» **Job item**: An exact copy of all entries is the expected answer.
#### Records for the exercise
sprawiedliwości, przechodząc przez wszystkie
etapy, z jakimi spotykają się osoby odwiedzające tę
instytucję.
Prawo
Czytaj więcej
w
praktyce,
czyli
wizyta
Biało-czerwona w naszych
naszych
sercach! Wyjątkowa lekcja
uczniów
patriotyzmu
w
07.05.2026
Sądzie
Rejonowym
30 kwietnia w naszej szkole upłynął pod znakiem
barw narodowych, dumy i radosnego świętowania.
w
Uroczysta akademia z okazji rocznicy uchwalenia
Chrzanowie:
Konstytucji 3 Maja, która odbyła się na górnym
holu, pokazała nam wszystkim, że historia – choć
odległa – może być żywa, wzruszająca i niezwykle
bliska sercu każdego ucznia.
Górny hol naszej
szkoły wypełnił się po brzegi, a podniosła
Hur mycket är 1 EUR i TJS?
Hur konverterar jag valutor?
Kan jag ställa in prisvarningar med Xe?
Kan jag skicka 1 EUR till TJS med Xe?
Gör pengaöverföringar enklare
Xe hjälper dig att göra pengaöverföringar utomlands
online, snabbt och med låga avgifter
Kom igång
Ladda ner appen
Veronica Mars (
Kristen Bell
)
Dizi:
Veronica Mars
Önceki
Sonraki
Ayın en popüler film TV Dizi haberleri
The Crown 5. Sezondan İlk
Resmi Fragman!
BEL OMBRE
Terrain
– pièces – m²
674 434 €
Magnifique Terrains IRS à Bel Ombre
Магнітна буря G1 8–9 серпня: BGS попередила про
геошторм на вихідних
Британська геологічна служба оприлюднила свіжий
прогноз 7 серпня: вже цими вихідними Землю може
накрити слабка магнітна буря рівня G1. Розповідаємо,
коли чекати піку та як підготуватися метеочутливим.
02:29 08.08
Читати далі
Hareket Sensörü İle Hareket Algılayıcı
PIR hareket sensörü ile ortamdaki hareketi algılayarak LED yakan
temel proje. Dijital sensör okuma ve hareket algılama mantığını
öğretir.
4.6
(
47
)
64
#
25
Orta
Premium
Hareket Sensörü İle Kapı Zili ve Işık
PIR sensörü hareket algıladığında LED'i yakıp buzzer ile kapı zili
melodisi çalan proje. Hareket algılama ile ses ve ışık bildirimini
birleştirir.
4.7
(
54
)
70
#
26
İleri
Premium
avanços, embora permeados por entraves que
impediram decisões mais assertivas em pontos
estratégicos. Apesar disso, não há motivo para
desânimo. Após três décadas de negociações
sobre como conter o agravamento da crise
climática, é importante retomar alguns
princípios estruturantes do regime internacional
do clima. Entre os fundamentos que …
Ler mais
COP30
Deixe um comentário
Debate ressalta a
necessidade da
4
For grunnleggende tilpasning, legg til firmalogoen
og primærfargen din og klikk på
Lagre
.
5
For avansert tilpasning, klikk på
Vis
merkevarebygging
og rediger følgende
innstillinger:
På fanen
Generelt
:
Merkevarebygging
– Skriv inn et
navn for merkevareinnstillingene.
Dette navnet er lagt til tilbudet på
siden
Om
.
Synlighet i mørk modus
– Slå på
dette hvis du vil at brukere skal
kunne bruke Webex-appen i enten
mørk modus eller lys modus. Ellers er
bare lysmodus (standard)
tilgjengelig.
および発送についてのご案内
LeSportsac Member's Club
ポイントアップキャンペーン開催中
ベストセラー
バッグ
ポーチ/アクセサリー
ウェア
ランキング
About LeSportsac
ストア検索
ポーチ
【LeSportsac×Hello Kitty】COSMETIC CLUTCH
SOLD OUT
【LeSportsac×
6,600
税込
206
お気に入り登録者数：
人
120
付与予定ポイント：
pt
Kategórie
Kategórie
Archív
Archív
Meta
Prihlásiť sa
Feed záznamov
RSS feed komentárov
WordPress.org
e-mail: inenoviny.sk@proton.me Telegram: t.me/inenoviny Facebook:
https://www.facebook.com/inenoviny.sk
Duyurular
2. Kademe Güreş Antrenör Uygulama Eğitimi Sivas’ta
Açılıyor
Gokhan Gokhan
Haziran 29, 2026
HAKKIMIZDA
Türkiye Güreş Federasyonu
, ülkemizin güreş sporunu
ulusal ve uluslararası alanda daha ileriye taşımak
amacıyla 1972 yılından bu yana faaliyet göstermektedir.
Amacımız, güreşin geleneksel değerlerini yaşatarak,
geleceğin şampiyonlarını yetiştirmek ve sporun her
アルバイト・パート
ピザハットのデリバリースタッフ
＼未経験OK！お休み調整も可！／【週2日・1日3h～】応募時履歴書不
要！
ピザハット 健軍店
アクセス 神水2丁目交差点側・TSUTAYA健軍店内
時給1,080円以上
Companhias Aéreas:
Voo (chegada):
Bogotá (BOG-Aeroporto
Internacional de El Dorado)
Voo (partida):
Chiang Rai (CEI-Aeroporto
########
» **Your response**:
sprawiedliwości, przechodząc przez wszystkie
etapy, z jakimi spotykają się osoby odwiedzające tę
instytucję.
Prawo
Czytaj więcej
w
praktyce,
czyli
wizyta
Biało-czerwona w naszych
naszych
sercach! Wyjątkowa lekcja
uczniów
patriotyzmu
w
07.05.2026
Sądzie
Rejonowym
30 kwietnia w naszej szkole upłynął pod znakiem
barw narodowych, dumy i radosnego świętowania.
w
Uroczysta akademia z okazji rocznicy uchwalenia
Chrzanowie:
Konstytucji 3 Maja, która odbyła się na górnym
holu, pokazała nam wszystkim, że historia – choć
odległa – może być żywa, wzruszająca i niezwykle
bliska sercu każdego ucznia.
Górny hol naszej
szkoły wypełnił się po brzegi, a podniosła
Hur mycket är 1 EUR i TJS?
Hur konverterar jag valutor?
Kan jag ställa in prisvarningar med Xe?
Kan jag skicka 1 EUR till TJS med Xe?
Gör pengaöverföringar enklare
Xe hjälper dig att göra pengaöverföringar utomlands
online, snabbt och med låga avgifter
Kom igång
Ladda ner appen
Veronica Mars (
Kristen Bell
)
Dizi:
Veronica Mars
Önceki
Sonraki
Ayın en popüler film TV Dizi haberleri
The Crown 5. Sezondan İlk
Resmi Fragman!
BEL OMBRE
Terrain
– pièces – m²
674 434 €
Magnifique Terrains IRS à Bel Ombre
Магнітна буря G1 8–9 серпня: BGS попередила про
геошторм на вихідних
Британська геологічна служба оприлюднила свіжий
прогноз 7 серпня: вже цими вихідними Землю може
накрити слабка магнітна буря рівня G1. Розповідаємо,
коли чекати піку та як підготуватися метеочутливим.
02:29 08.08
Читати далі
Hareket Sensörü İle Hareket Algılayıcı
PIR hareket sensörü ile ortamdaki hareketi algılayarak LED yakan
temel proje. Dijital sensör okuma ve hareket algılama mantığını
öğretir.
4.6
(
47
)
64
#
25
Orta
Premium
Hareket Sensörü İle Kapı Zili ve Işık
PIR sensörü hareket algıladığında LED'i yakıp buzzer ile kapı zili
melodisi çalan proje. Hareket algılama ile ses ve ışık bildirimini
birleştirir.
4.7
(
54
)
70
#
26
İleri
Premium
avanços, embora permeados por entraves que
impediram decisões mais assertivas em pontos
estratégicos. Apesar disso, não há motivo para
desânimo. Após três décadas de negociações
sobre como conter o agravamento da crise
climática, é importante retomar alguns
princípios estruturantes do regime internacional
do clima. Entre os fundamentos que …
Ler mais
COP30
Deixe um comentário
Debate ressalta a
necessidade da
4
For grunnleggende tilpasning, legg til firmalogoen
og primærfargen din og klikk på
Lagre
.
5
For avansert tilpasning, klikk på
Vis
merkevarebygging
og rediger følgende
innstillinger:
På fanen
Generelt
:
Merkevarebygging
– Skriv inn et
navn for merkevareinnstillingene.
Dette navnet er lagt til tilbudet på
siden
Om
.
Synlighet i mørk modus
– Slå på
dette hvis du vil at brukere skal
kunne bruke Webex-appen i enten
mørk modus eller lys modus. Ellers er
bare lysmodus (standard)
tilgjengelig.
および発送についてのご案内
LeSportsac Member's Club
ポイントアップキャンペーン開催中
ベストセラー
バッグ
ポーチ/アクセサリー
ウェア
ランキング
About LeSportsac
ストア検索
ポーチ
【LeSportsac×Hello Kitty】COSMETIC CLUTCH
SOLD OUT
【LeSportsac×
6,600
税込
206
お気に入り登録者数：
人
120
付与予定ポイント：
pt
Kategórie
Kategórie
Archív
Archív
Meta
Prihlásiť sa
Feed záznamov
RSS feed komentárov
WordPress.org
e-mail: inenoviny.sk@proton.me Telegram: t.me/inenoviny Facebook:
https://www.facebook.com/inenoviny.sk
Duyurular
2. Kademe Güreş Antrenör Uygulama Eğitimi Sivas’ta
Açılıyor
Gokhan Gokhan
Haziran 29, 2026
HAKKIMIZDA
Türkiye Güreş Federasyonu
, ülkemizin güreş sporunu
ulusal ve uluslararası alanda daha ileriye taşımak
amacıyla 1972 yılından bu yana faaliyet göstermektedir.
Amacımız, güreşin geleneksel değerlerini yaşatarak,
geleceğin şampiyonlarını yetiştirmek ve sporun her
アルバイト・パート
ピザハットのデリバリースタッフ
＼未経験OK！お休み調整も可！／【週2日・1日3h～】応募時履歴書不
要！
ピザハット 健軍店
アクセス 神水2丁目交差点側・TSUTAYA健軍店内
時給1,080円以上
Companhias Aéreas:
Voo (chegada):
Bogotá (BOG-Aeroporto
Internacional de El Dorado)
Voo (partida):
Chiang Rai (CEI-Aeroporto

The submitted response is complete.